Saturday, May 29, 2010

one laws for them, another for us

The Treasury Chief Secretary, LibDem David Laws, has been outed by his parliamentary expenses. He claimed over £40,000 rent for a second home when it was in fact his gay partner's place that he lived at.

He says

My motivation throughout has not been to maximise profit but to simply protect our privacy and my wish not to reveal my sexuality.

Now, it's a shame if he felt he couldn't be open about his sexual orientation. Had some LGBT folks not stood up years ago and taken flak we could not have reached today's greatly improved levels of equality. Also, after more than a decade of openly gay Cabinet members being dealt with for their politics rather than their sexuality, nobody thinks it's a big deal. But regardless of all that, coming out is a personal choice and nobody should feel in any way obliged or pressured to do it.

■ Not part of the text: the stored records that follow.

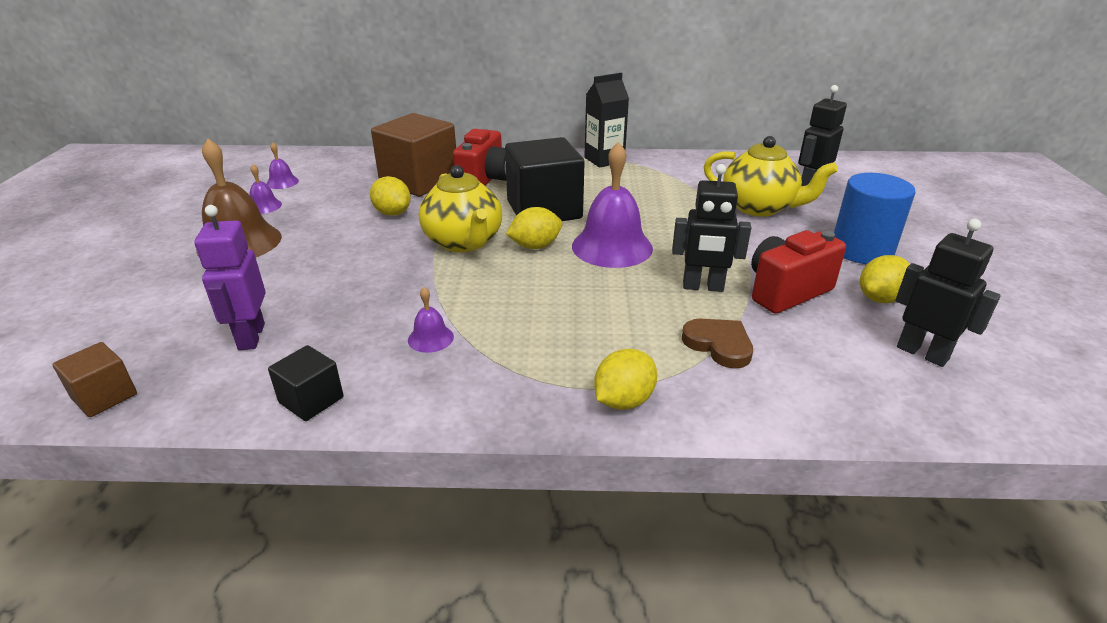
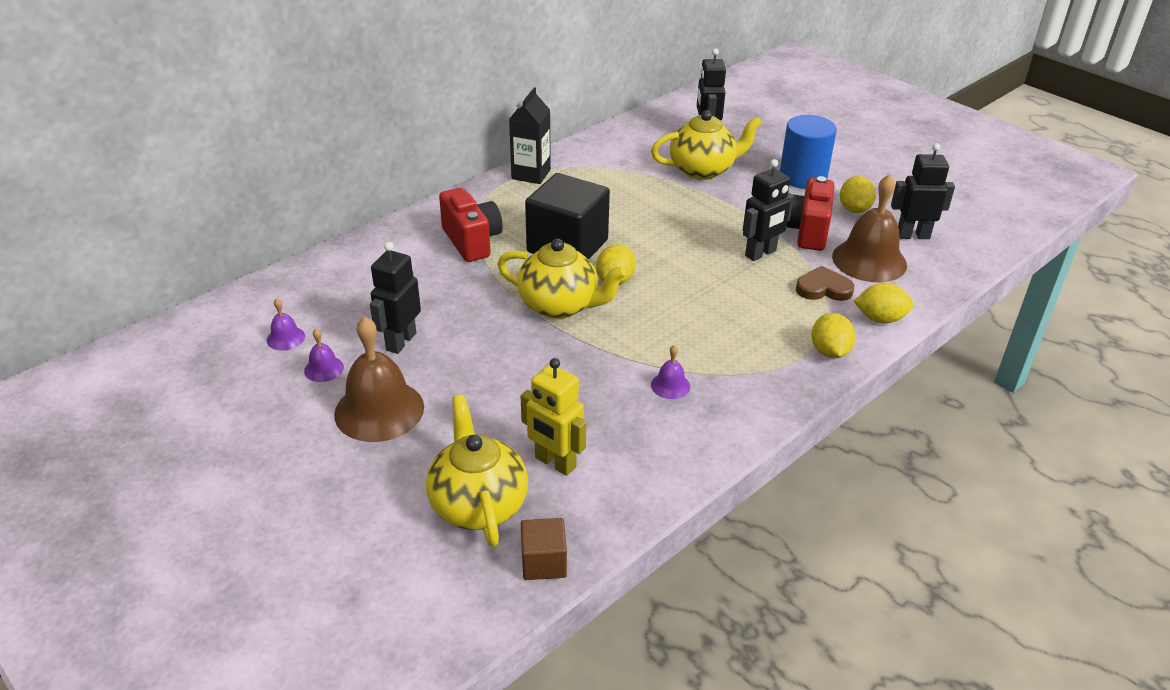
camera: 45 degrees left, 5 degrees up
(160, 330) = (478, 504): none -> yellow teapot
(251, 337) = (555, 463): purple robot -> yellow robot
(311, 400) = (676, 467): black cube -> none
(329, 213) = (400, 341): none -> black robot
(392, 213) = (455, 312): yellow lemon -> yellow lemon (880, 319)
(419, 181) = (416, 271): brown cube -> none
(612, 247) = (664, 253): purple bell -> none
(820, 348) = (869, 260): none -> brown bell

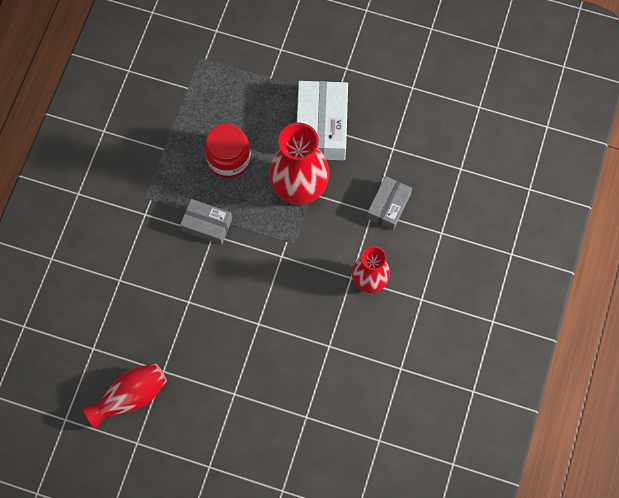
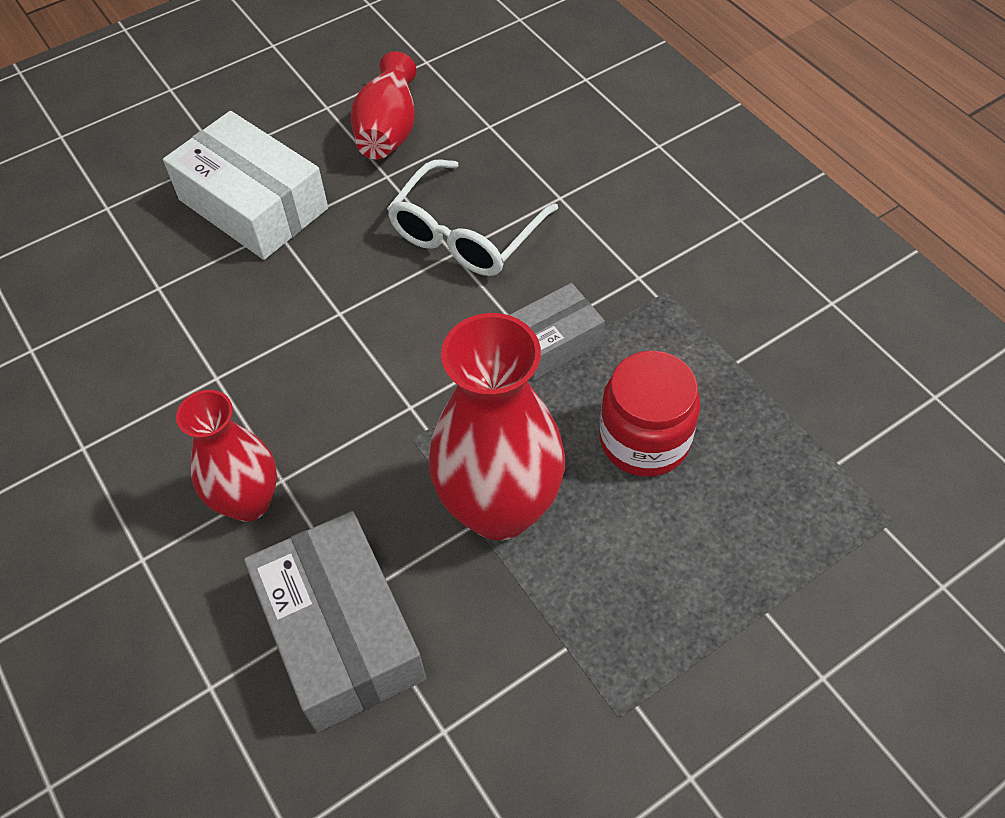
camera: 130 degrees right, 15 degrees down
(173, 304) = (465, 234): none -> white glasses
(321, 127) = (592, 631): white box -> white box (253, 204)
(388, 206) = (341, 632): grey box -> grey box, size x1.69

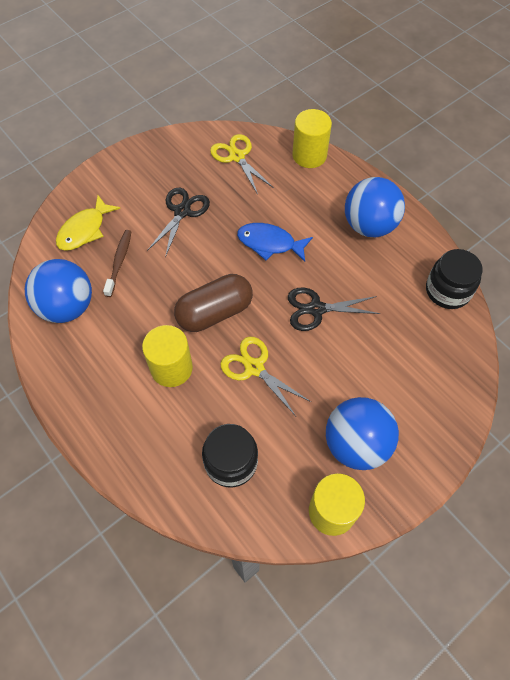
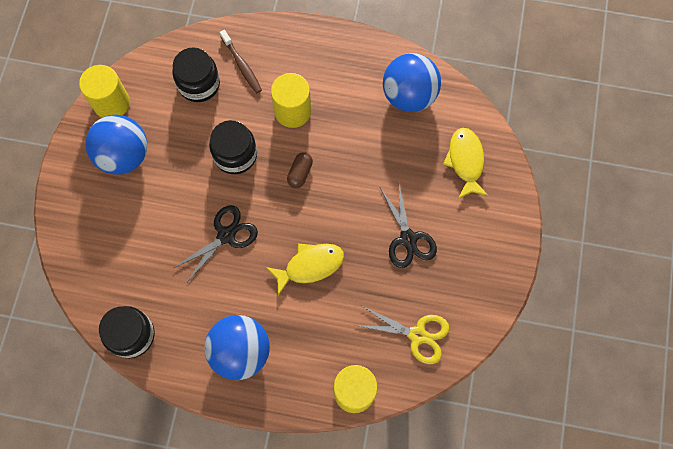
camera: 140 degrees right, 10 degrees up
(119, 262) = (410, 157): brown toothbrush -> brown toothbrush (242, 65)
(214, 312) = (300, 173): brown capsule -> brown capsule, size x0.50
(254, 367) = (235, 155): yellow scissors -> black jar
(270, 243) = (310, 266): blue fish -> yellow fish

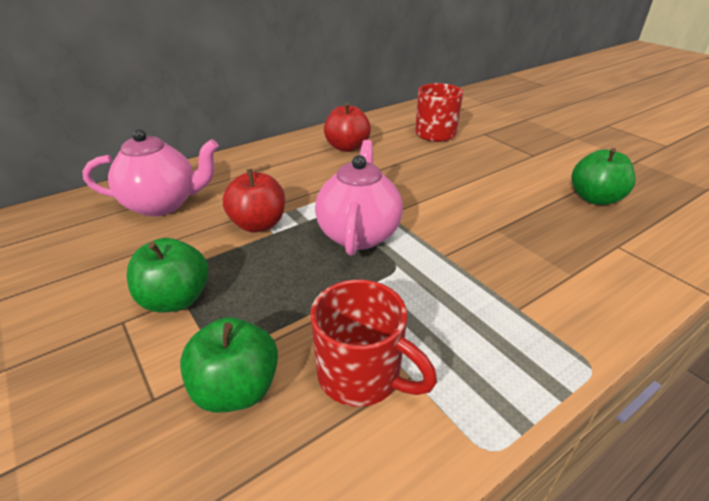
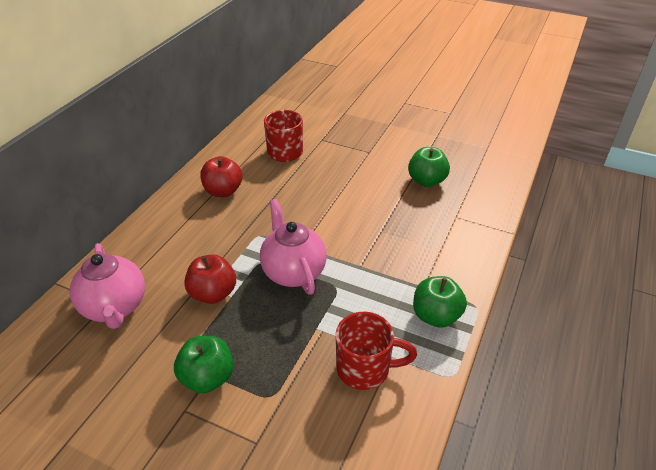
camera: 30 degrees left, 5 degrees up
(163, 204) = (115, 307): pink teapot -> pink teapot turned 105 degrees clockwise
(236, 389) = (301, 412): green apple -> green apple (436, 316)

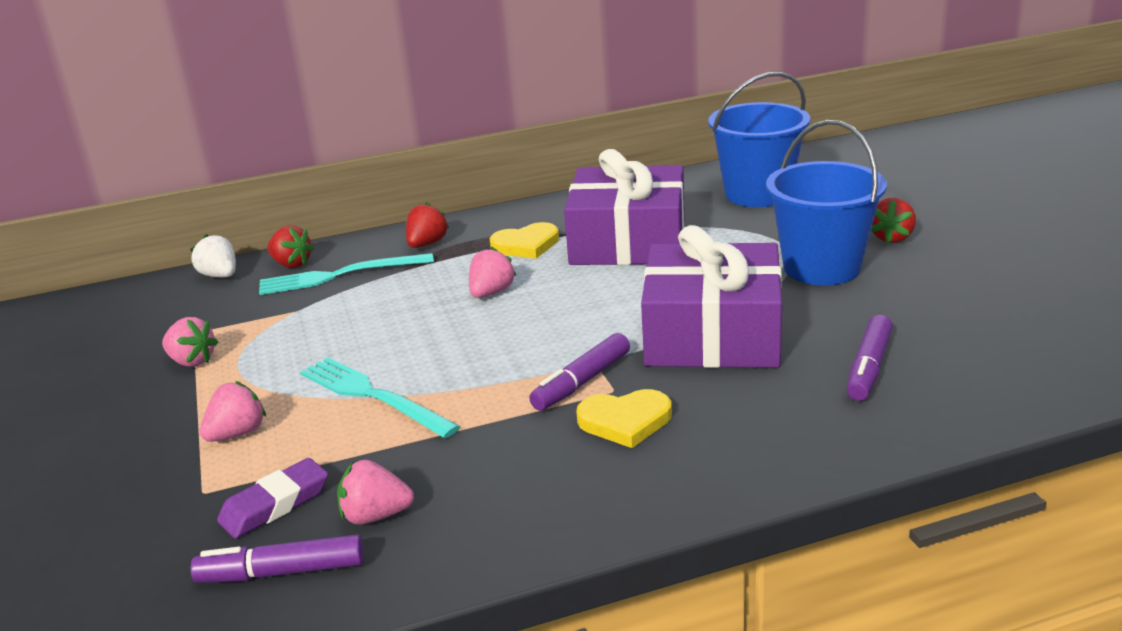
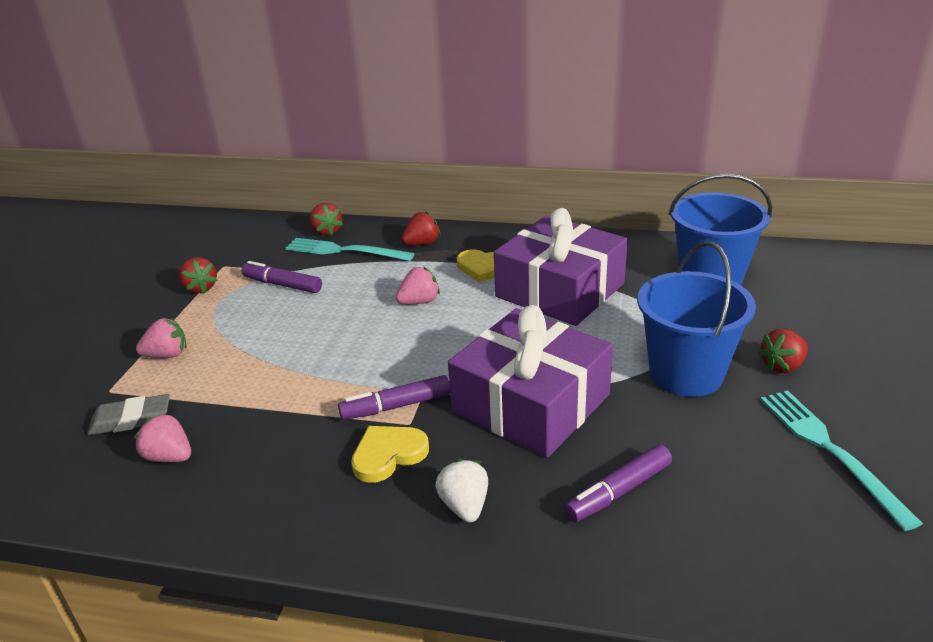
camera: 30 degrees right, 5 degrees up
(192, 361) = (201, 288): pink strawberry -> red strawberry
(220, 276) = (280, 226): white strawberry -> white strawberry (464, 506)
(275, 504) = (131, 419): purple eraser -> grey eraser
(281, 572) = (83, 473): purple marker -> purple marker (282, 285)
(373, 396) = (264, 359): turquoise fork -> turquoise fork (830, 450)
(625, 421) = (388, 455): yellow heart -> yellow heart turned 120 degrees clockwise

However, had David Laws not claimed for that flat, nobody would have known about his sexuality. A great many MPs haven't claimed for second homes. Some of them have chosen that for honourable reasons, perhaps some others did it to hide secrets. Whatever, it certainly hasn't ended up with us thinking they're all gay.

So as an excuse it's so pathetically flimsy that it's simply implausible. The use of the desire to remain in the closet is a decoy, a device to extract sympathy for what was actually a millionaire defrauding us.

In the furious fire of the expenses scandal last year, every MP must have thought long and hard about their claims and checked whether they matched the letter of the law. Laws tries to wriggle out of his breach, saying he thinks he was inside the rules as his partner was not really a partner.

At no point did I consider myself to be in breach of the rules which in 2009 defined partner as "one of a couple ... who although not married to each-other or civil partners are living together and treat each-other as spouses".

Although we were living together we did not treat each other as spouses - for example we do not share bank accounts and indeed have separate social lives.

Laws has been seeing his partner for nine years, living with him when in London, and has remortgaged his other house to lend his partner money. Would you do this with someone and think they wouldn't get counted as your partner? Me neither.

Looking at the response to it all, I have to wonder why he's getting robust support from prominent LibDems calling him 'Mr Integrity' and a smidgen of it - and certainly no criticism - from David Cameron.

A couple on Job Seeker's Allowance get £28 a week less than two single people living together. If I lived with my gay partner but chose to register as two single people in order to keep my sexuality private then, like Mr Laws, I'd pocket a load of government money I wasn't entitled to.

If I did it to the tune of £40,000 (whilst advocating slashing benefits for the sick and poor), would I get called Mr Integrity and have Cameron thinking I'm a good guy?